- [TEXT SECTION]

Yale Dance Lab announces Spring 2024 performance featuring Brinda Guha’s Mohabbat

Yale Dance Lab announces Spring 2024 performance featuring Brinda Guha's Mohabbat

December 20, 2023

Yale Dance Lab Announces Debut of Commission by Brinda Guha: Mohabbat

On Feburary 10th in the Yale University Crescent Theater,  the Yale Dance Lab will debut Mohabbat, a commisioned piece by  the choreographer Brinda Guha. Ticket reservations can be made at: Upcoming Events | Undergraduate Production (yale.edu)

- [COLLECTED MATERIAL]
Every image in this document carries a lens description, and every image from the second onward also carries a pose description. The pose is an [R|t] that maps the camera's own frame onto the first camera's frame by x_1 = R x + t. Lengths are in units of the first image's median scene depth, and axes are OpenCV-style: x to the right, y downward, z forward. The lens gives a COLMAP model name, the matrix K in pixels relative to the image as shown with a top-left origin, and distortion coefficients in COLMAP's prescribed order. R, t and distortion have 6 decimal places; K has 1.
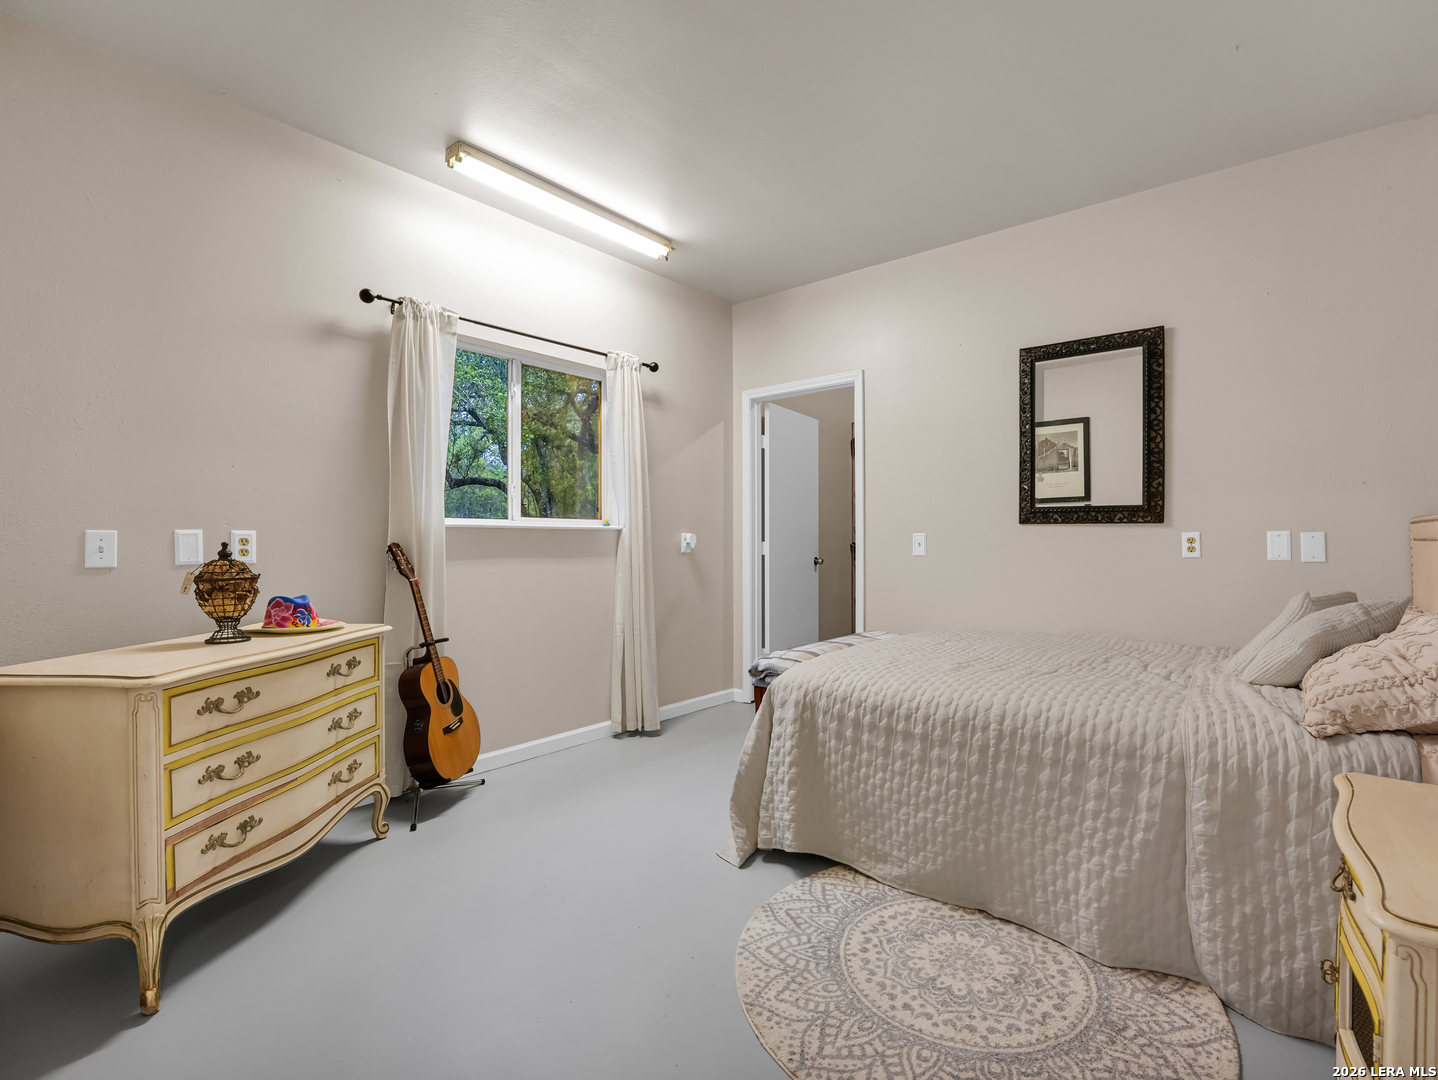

- [WORK TO COMPLETE]
a - Answer these questions from the Yale Dance Lab announcement:
(i) What date does the announcement carry?
(ii) In which theater will Mohabbat debut?
(iii) What season does the header give for the performance?
b - In the Yale Dance Lab announcement, swap "choreographer" for "dancer" and write out everything from "December 20, 2023" down to "Undergraduate Production (yale.edu)".
c - Do these statements agree with the Yale Dance Lab announcement? Answer yes or no for each, quoting the words that decide it.
(i) Mohabbat will debut in the Yale University Crescent Theater.
(ii) Brinda Guha is the choreographer of Mohabbat.
(iii) The announcement is dated in 2024.

- [TASK ANSWERS]
a -
(i) December 20, 2023
(ii) The Yale University Crescent Theater
(iii) Spring 2024

b -
December 20, 2023

Yale Dance Lab Announces Debut of Commission by Brinda Guha: Mohabbat

On Feburary 10th in the Yale University Crescent Theater,  the Yale Dance Lab will debut Mohabbat, a commisioned piece by  the dancer Brinda Guha. Ticket reservations can be made at: Upcoming Events | Undergraduate Production (yale.edu)

c -
(i) Yes: "in the Yale University Crescent Theater"
(ii) Yes: "the choreographer Brinda Guha"
(iii) No: "December 20, 2023"